** MATERIAL FOR THE TASK follows **
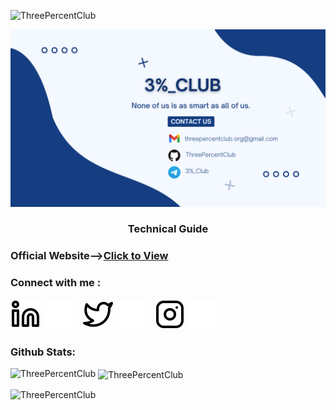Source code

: <p align="left"> <img src="https://komarev.com/ghpvc/?username=ThreePercentClub&label=Profile%20views&color=0e75b6&style=flat" alt="ThreePercentClub" /> </p>


![Header Image- 3%_Club](frent.png)
<h3 align="center">Technical Guide </h3>

### Official Website-->[Click to View][Link1]
[Link1]:https://threepercentclub.github.io/webpage///

### Connect with me :
[![website](./img/linkedin-light.svg)](https://www.linkedin.com/company/3-club#gh-light-mode-only)
[![website](./img/linkedin-dark.svg)](https://www.linkedin.com/company/3-club#gh-dark-mode-only)
&nbsp;&nbsp;
[![website](./img/twitter-light.svg)](#gh-light-mode-only)
[![website](./img/twitter-dark.svg)](#gh-dark-mode-only)
&nbsp;&nbsp;
[![website](./img/instagram-light.svg)](#gh-light-mode-only)
[![website](./img/instagram-dark.svg)](#gh-dark-mode-only)





### Github Stats:
<!--
<img alt="ThreePercentClub's Activity Graph" src="https://activity-graph.herokuapp.com/graph?username=ThreePercentClub=react-dark&area=true" width="100%">
-->
<p><img align="left" src="https://github-readme-stats.vercel.app/api/top-langs?username=ThreePercentClub&show_icons=true&locale=en&layout=compact" alt="ThreePercentClub" /></p>

<p>&nbsp;<img align="center" src="https://github-readme-stats.vercel.app/api?username=ThreePercentClub&show_icons=true&locale=en" alt="ThreePercentClub" /></p>

<p><img align="center" src="https://github-readme-streak-stats.herokuapp.com/?user=ThreePercentClub&" alt="ThreePercentClub" /></p>


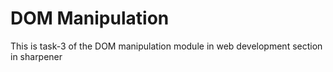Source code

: # DOM Manipulation
This is task-3 of the DOM manipulation module in web development section in sharpener
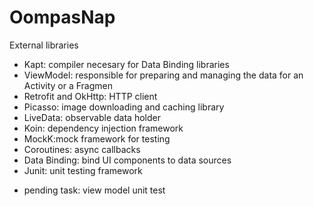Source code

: # OompasNap


External libraries 
- Kapt: compiler necesary for Data Binding libraries
- ViewModel: responsible for preparing and managing the data for an Activity or a Fragmen
- Retrofit and OkHttp: HTTP client 
- Picasso: image downloading and caching library 
- LiveData: observable data holder 
- Koin: dependency injection framework
- MockK:mock framework for testing
- Coroutines: async callbacks
- Data Binding: bind UI components to data sources
- Junit: unit testing framework


* pending task: view model unit test
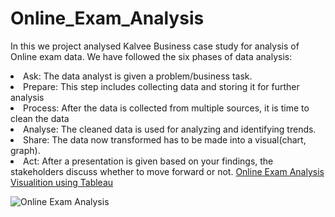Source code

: # Online_Exam_Analysis

In this we project analysed Kalvee Business case study for analysis of Online exam data. 
We have followed the six phases of data analysis:
<li>Ask: The data analyst is given a problem/business task. 
<li>Prepare: This step includes collecting data and storing it for further analysis
<li>Process: After the data is collected from multiple sources, it is time to clean the data
<li>Analyse: The cleaned data is used for analyzing and identifying trends.
<li>Share: The data now transformed has to be made into a visual(chart, graph).
<li>Act: After a presentation is given based on your findings, the stakeholders discuss whether to move forward or not.
<a href = "https://public.tableau.com/app/profile/sanjai.kanna.s/viz/onlineexamAnalysis/OnlineExamAnalysis?publish=yes"> Online Exam Analysis Visualition using Tableau </a><br>

![Online Exam Analysis](https://github.com/sanjaikannas/Online_Exam_Analysis/assets/127467150/1d04ea09-2636-4247-b934-78ae3d9280c9)
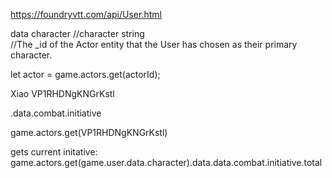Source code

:https://foundryvtt.com/api/User.html

data character //character	string	
//The _id of the Actor entity that the User has chosen as their primary character.

let actor = game.actors.get(actorId);

Xiao 
VP1RHDNgKNGrKstl

.data.combat.initiative

game.actors.get(VP1RHDNgKNGrKstl)

gets current initative:
game.actors.get(game.user.data.character).data.data.combat.initiative.total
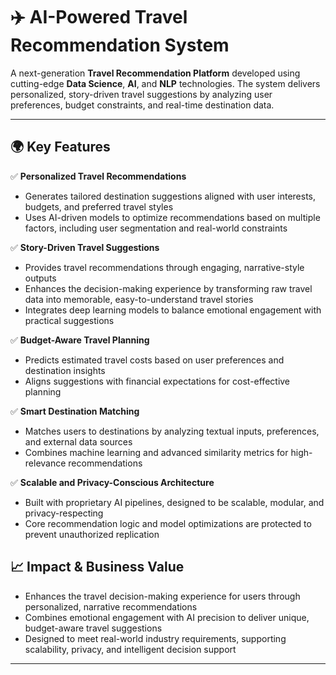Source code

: # ✈️ AI-Powered Travel Recommendation System

A next-generation **Travel Recommendation Platform** developed using cutting-edge **Data Science**, **AI**, and **NLP** technologies. The system delivers personalized, story-driven travel suggestions by analyzing user preferences, budget constraints, and real-time destination data.

---

## 🌍 Key Features

✅ **Personalized Travel Recommendations**  
- Generates tailored destination suggestions aligned with user interests, budgets, and preferred travel styles  
- Uses AI-driven models to optimize recommendations based on multiple factors, including user segmentation and real-world constraints  

✅ **Story-Driven Travel Suggestions**  
- Provides travel recommendations through engaging, narrative-style outputs  
- Enhances the decision-making experience by transforming raw travel data into memorable, easy-to-understand travel stories  
- Integrates deep learning models to balance emotional engagement with practical suggestions  

✅ **Budget-Aware Travel Planning**  
- Predicts estimated travel costs based on user preferences and destination insights  
- Aligns suggestions with financial expectations for cost-effective planning  

✅ **Smart Destination Matching**  
- Matches users to destinations by analyzing textual inputs, preferences, and external data sources  
- Combines machine learning and advanced similarity metrics for high-relevance recommendations  

✅ **Scalable and Privacy-Conscious Architecture**  
- Built with proprietary AI pipelines, designed to be scalable, modular, and privacy-respecting  
- Core recommendation logic and model optimizations are protected to prevent unauthorized replication  



## 📈 Impact & Business Value

- Enhances the travel decision-making experience for users through personalized, narrative recommendations  
- Combines emotional engagement with AI precision to deliver unique, budget-aware travel suggestions  
- Designed to meet real-world industry requirements, supporting scalability, privacy, and intelligent decision support  

---

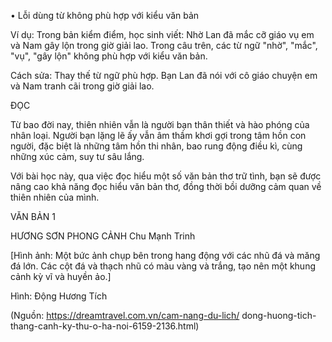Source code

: • Lỗi dùng từ không phù hợp với kiểu văn bản

Ví dụ: Trong bản kiểm điểm, học sinh viết: Nhờ Lan đã mắc cỡ giáo vụ em và Nam gây lộn trong giờ giải lao. Trong câu trên, các từ ngữ "nhờ", "mắc", "vụ", "gây lộn" không phù hợp với kiểu văn bản.

Cách sửa: Thay thế từ ngữ phù hợp. Bạn Lan đã nói với cô giáo chuyện em và Nam tranh cãi trong giờ giải lao.

ĐỌC

Từ bao đời nay, thiên nhiên vẫn là người bạn thân thiết và hào phóng của nhân loại. Người bạn lặng lẽ ấy vẫn âm thầm khơi gợi trong tâm hồn con người, đặc biệt là những tâm hồn thi nhân, bao rung động điều kì, cùng những xúc cảm, suy tư sâu lắng.

Với bài học này, qua việc đọc hiểu một số văn bản thơ trữ tình, bạn sẽ được nâng cao khả năng đọc hiểu văn bản thơ, đồng thời bồi dưỡng cảm quan về thiên nhiên của mình.

VĂN BẢN 1

HƯƠNG SƠN PHONG CẢNH
Chu Mạnh Trinh

[Hình ảnh: Một bức ảnh chụp bên trong hang động với các nhũ đá và măng đá lớn. Các cột đá và thạch nhũ có màu vàng và trắng, tạo nên một khung cảnh kỳ vĩ và huyền ảo.]

Hình: Động Hương Tích

(Nguồn: https://dreamtravel.com.vn/cam-nang-du-lich/
dong-huong-tich-thang-canh-ky-thu-o-ha-noi-6159-2136.html)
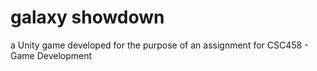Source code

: # galaxy showdown
a Unity game developed for the purpose of an assignment for CSC458 - Game Development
** End of MATERIAL FOR THE TASK **
WHAT THE TASK ASKS => Update the listing above by changing "Official Website" to "Home Page" and keeping everything else the same. Leave out the pictures.

ANSWER TO THE EXERCISE =>
Source code

: <p align="left"> <img src="https://komarev.com/ghpvc/?username=ThreePercentClub&label=Profile%20views&color=0e75b6&style=flat" alt="ThreePercentClub" /> </p>


![Header Image- 3%_Club](frent.png)
<h3 align="center">Technical Guide </h3>

### Home Page-->[Click to View][Link1]
[Link1]:https://threepercentclub.github.io/webpage///

### Connect with me :
[![website](./img/linkedin-light.svg)](https://www.linkedin.com/company/3-club#gh-light-mode-only)
[![website](./img/linkedin-dark.svg)](https://www.linkedin.com/company/3-club#gh-dark-mode-only)
&nbsp;&nbsp;
[![website](./img/twitter-light.svg)](#gh-light-mode-only)
[![website](./img/twitter-dark.svg)](#gh-dark-mode-only)
&nbsp;&nbsp;
[![website](./img/instagram-light.svg)](#gh-light-mode-only)
[![website](./img/instagram-dark.svg)](#gh-dark-mode-only)





### Github Stats:
<!--
<img alt="ThreePercentClub's Activity Graph" src="https://activity-graph.herokuapp.com/graph?username=ThreePercentClub=react-dark&area=true" width="100%">
-->
<p><img align="left" src="https://github-readme-stats.vercel.app/api/top-langs?username=ThreePercentClub&show_icons=true&locale=en&layout=compact" alt="ThreePercentClub" /></p>

<p>&nbsp;<img align="center" src="https://github-readme-stats.vercel.app/api?username=ThreePercentClub&show_icons=true&locale=en" alt="ThreePercentClub" /></p>

<p><img align="center" src="https://github-readme-streak-stats.herokuapp.com/?user=ThreePercentClub&" alt="ThreePercentClub" /></p>


Source code

: # DOM Manipulation
This is task-3 of the DOM manipulation module in web development section in sharpener
Source code

: # OompasNap


External libraries 
- Kapt: compiler necesary for Data Binding libraries
- ViewModel: responsible for preparing and managing the data for an Activity or a Fragmen
- Retrofit and OkHttp: HTTP client 
- Picasso: image downloading and caching library 
- LiveData: observable data holder 
- Koin: dependency injection framework
- MockK:mock framework for testing
- Coroutines: async callbacks
- Data Binding: bind UI components to data sources
- Junit: unit testing framework


* pending task: view model unit test
Source code

: # Online_Exam_Analysis

In this we project analysed Kalvee Business case study for analysis of Online exam data. 
We have followed the six phases of data analysis:
<li>Ask: The data analyst is given a problem/business task. 
<li>Prepare: This step includes collecting data and storing it for further analysis
<li>Process: After the data is collected from multiple sources, it is time to clean the data
<li>Analyse: The cleaned data is used for analyzing and identifying trends.
<li>Share: The data now transformed has to be made into a visual(chart, graph).
<li>Act: After a presentation is given based on your findings, the stakeholders discuss whether to move forward or not.
<a href = "https://public.tableau.com/app/profile/sanjai.kanna.s/viz/onlineexamAnalysis/OnlineExamAnalysis?publish=yes"> Online Exam Analysis Visualition using Tableau </a><br>

![Online Exam Analysis](https://github.com/sanjaikannas/Online_Exam_Analysis/assets/127467150/1d04ea09-2636-4247-b934-78ae3d9280c9)
Source code

:https://foundryvtt.com/api/User.html

data character //character	string	
//The _id of the Actor entity that the User has chosen as their primary character.

let actor = game.actors.get(actorId);

Xiao 
VP1RHDNgKNGrKstl

.data.combat.initiative

game.actors.get(VP1RHDNgKNGrKstl)

gets current initative:
game.actors.get(game.user.data.character).data.data.combat.initiative.total
Source code

: # ✈️ AI-Powered Travel Recommendation System

A next-generation **Travel Recommendation Platform** developed using cutting-edge **Data Science**, **AI**, and **NLP** technologies. The system delivers personalized, story-driven travel suggestions by analyzing user preferences, budget constraints, and real-time destination data.

---

## 🌍 Key Features

✅ **Personalized Travel Recommendations**  
- Generates tailored destination suggestions aligned with user interests, budgets, and preferred travel styles  
- Uses AI-driven models to optimize recommendations based on multiple factors, including user segmentation and real-world constraints  

✅ **Story-Driven Travel Suggestions**  
- Provides travel recommendations through engaging, narrative-style outputs  
- Enhances the decision-making experience by transforming raw travel data into memorable, easy-to-understand travel stories  
- Integrates deep learning models to balance emotional engagement with practical suggestions  

✅ **Budget-Aware Travel Planning**  
- Predicts estimated travel costs based on user preferences and destination insights  
- Aligns suggestions with financial expectations for cost-effective planning  

✅ **Smart Destination Matching**  
- Matches users to destinations by analyzing textual inputs, preferences, and external data sources  
- Combines machine learning and advanced similarity metrics for high-relevance recommendations  

✅ **Scalable and Privacy-Conscious Architecture**  
- Built with proprietary AI pipelines, designed to be scalable, modular, and privacy-respecting  
- Core recommendation logic and model optimizations are protected to prevent unauthorized replication  



## 📈 Impact & Business Value

- Enhances the travel decision-making experience for users through personalized, narrative recommendations  
- Combines emotional engagement with AI precision to deliver unique, budget-aware travel suggestions  
- Designed to meet real-world industry requirements, supporting scalability, privacy, and intelligent decision support  

---

Source code

: • Lỗi dùng từ không phù hợp với kiểu văn bản

Ví dụ: Trong bản kiểm điểm, học sinh viết: Nhờ Lan đã mắc cỡ giáo vụ em và Nam gây lộn trong giờ giải lao. Trong câu trên, các từ ngữ "nhờ", "mắc", "vụ", "gây lộn" không phù hợp với kiểu văn bản.

Cách sửa: Thay thế từ ngữ phù hợp. Bạn Lan đã nói với cô giáo chuyện em và Nam tranh cãi trong giờ giải lao.

ĐỌC

Từ bao đời nay, thiên nhiên vẫn là người bạn thân thiết và hào phóng của nhân loại. Người bạn lặng lẽ ấy vẫn âm thầm khơi gợi trong tâm hồn con người, đặc biệt là những tâm hồn thi nhân, bao rung động điều kì, cùng những xúc cảm, suy tư sâu lắng.

Với bài học này, qua việc đọc hiểu một số văn bản thơ trữ tình, bạn sẽ được nâng cao khả năng đọc hiểu văn bản thơ, đồng thời bồi dưỡng cảm quan về thiên nhiên của mình.

VĂN BẢN 1

HƯƠNG SƠN PHONG CẢNH
Chu Mạnh Trinh

[Hình ảnh: Một bức ảnh chụp bên trong hang động với các nhũ đá và măng đá lớn. Các cột đá và thạch nhũ có màu vàng và trắng, tạo nên một khung cảnh kỳ vĩ và huyền ảo.]

Hình: Động Hương Tích

(Nguồn: https://dreamtravel.com.vn/cam-nang-du-lich/
dong-huong-tich-thang-canh-ky-thu-o-ha-noi-6159-2136.html)
Source code

: # galaxy showdown
a Unity game developed for the purpose of an assignment for CSC458 - Game Development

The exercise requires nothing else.